Data records:

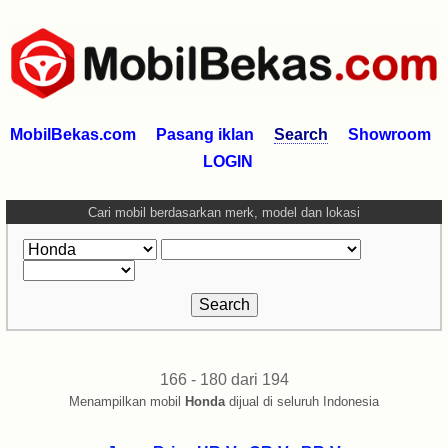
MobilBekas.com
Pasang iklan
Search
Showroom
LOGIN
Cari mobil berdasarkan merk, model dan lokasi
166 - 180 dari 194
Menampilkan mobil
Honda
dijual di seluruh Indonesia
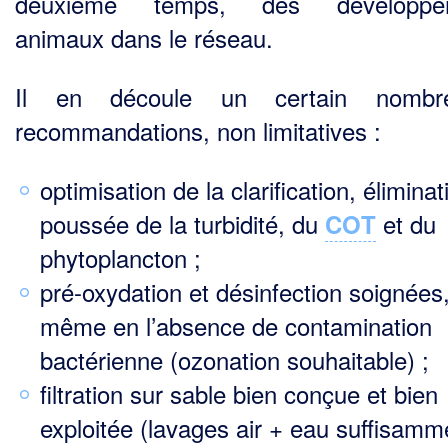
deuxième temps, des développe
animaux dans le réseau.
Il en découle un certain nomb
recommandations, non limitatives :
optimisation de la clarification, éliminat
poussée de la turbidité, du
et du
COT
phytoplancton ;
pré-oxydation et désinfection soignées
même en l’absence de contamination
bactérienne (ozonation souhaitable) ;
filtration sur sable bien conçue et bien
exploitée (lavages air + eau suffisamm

- What you have to do -
Copy exactly, and copy nothing else: the lines from the one containing "dijual di seluruh Indonesia" through the end of the data, both ends included, with pictures left out.

- Task result -
dijual di seluruh Indonesia
deuxième temps, des développe
animaux dans le réseau.
Il en découle un certain nomb
recommandations, non limitatives :
optimisation de la clarification, éliminat
poussée de la turbidité, du
et du
COT
phytoplancton ;
pré-oxydation et désinfection soignées
même en l’absence de contamination
bactérienne (ozonation souhaitable) ;
filtration sur sable bien conçue et bien
exploitée (lavages air + eau suffisamm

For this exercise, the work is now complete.